Ensure the uploaded document language matches the source language selected in the dropdown.
When you decrease the pitch below “0”, the voice sounds deeper, heavier, and more “masculine”. When the pitch is higher than 0, the voice sounds thinner, brighter, and more “feminine”. If pushed too low or too high, the audio might get distorted or feel unnatural.
When selecting an avatar from the avatar dropdown, make sure to follow the language suffix included with the name to select the target language that produces good-quality output.
For instant speakers, when selecting an avatar, if the target language matches the language in which the voice was cloned, the output will be more natural and realistic.
Match duration should be selected when passing the file format as SRT. For DOCX and TXT, it might not work at all.
Ensure you follow the file format when using multi-speaker text-to-text. If you are confused, a better approach is to use the subtitle input feature while inputting.
It is preferred to always select the output file format as “SRT” to get more accurate and less hallucinated output.
For more accurate speech-to-speech voice cloning generation, follow the flow below:
STT Model:
Narris Edge
More accurate when the source language is Assamese, Bengali, Bodo, Dogri, Gujarati, Hindi, Kannada, Konkani, Kashmiri, Maithili, Malayalam, Manipuri, Marathi, Nepali, Odia, Punjabi, Sanskrit, Santali, Sindhi, Tamil, Telugu, or Urdu.
Narris Fast
Works for all languages, but accuracy might be slightly compromised.
Narris Noto Sans is the most language-compatible font. Other fonts are experimental, so use them cautiously.

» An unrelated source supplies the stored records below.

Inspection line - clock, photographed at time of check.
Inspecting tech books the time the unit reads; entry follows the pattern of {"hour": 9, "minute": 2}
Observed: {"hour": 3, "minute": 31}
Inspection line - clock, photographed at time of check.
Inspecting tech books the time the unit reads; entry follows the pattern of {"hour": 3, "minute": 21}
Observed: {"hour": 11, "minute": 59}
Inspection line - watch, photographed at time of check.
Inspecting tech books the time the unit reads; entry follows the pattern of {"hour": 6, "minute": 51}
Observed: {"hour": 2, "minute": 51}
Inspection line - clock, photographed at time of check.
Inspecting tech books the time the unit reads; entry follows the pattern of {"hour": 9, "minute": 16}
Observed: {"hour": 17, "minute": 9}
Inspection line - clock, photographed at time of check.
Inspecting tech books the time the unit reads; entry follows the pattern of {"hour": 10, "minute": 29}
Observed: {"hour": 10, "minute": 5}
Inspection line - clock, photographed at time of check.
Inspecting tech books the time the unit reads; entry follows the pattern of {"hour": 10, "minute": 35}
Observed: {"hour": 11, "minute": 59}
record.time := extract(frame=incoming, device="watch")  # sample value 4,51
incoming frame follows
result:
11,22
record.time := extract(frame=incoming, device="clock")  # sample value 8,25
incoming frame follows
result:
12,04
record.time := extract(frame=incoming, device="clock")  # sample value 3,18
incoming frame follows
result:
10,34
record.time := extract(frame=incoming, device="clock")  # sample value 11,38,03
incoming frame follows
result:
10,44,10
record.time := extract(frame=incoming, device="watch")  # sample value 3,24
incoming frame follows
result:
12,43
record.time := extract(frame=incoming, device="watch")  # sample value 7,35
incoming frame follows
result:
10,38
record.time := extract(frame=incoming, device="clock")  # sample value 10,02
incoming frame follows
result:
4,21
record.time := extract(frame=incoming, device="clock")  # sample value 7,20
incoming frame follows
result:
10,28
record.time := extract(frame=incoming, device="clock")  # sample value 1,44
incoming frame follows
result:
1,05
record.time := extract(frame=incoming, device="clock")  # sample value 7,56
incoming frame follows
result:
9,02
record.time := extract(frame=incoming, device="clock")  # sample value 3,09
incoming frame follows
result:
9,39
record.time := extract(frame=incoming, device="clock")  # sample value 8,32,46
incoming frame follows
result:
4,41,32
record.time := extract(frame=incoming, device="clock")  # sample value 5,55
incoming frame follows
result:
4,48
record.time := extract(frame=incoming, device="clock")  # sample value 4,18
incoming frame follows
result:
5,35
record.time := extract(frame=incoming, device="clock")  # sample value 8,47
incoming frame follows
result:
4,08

Image-to-video expects a clean image with a single speaker clearly visible. If multiple speakers or persons are present, the video might get hallucinated or fail after a long wait.
Image to Video Model:
narris_i2v
Normal output with lower cost. Lip-sync quality might not be great but is acceptable if the image quality is good.
narris_i2v_pro
Good lip-sync quality with no movement other than mild head movement.
narris_i2v_pro_beta
Good lip-sync quality with visible head, body, and hand movement.
Video Translation Model:
narris_a2v
No lip-sync; the translated audio is simply patched onto the video.
narris_v2v
For single-speaker video setups per frame. This model is cheaper and provides decent lip-sync quality.
narris_v2v_pro
For single/multi (beta) speaker video setups per frame. Provides good lip-sync quality.
narris_v2v_pro_max
For single/multi (beta) speaker video setups per frame. Provides high-quality lip-sync output (highest cost).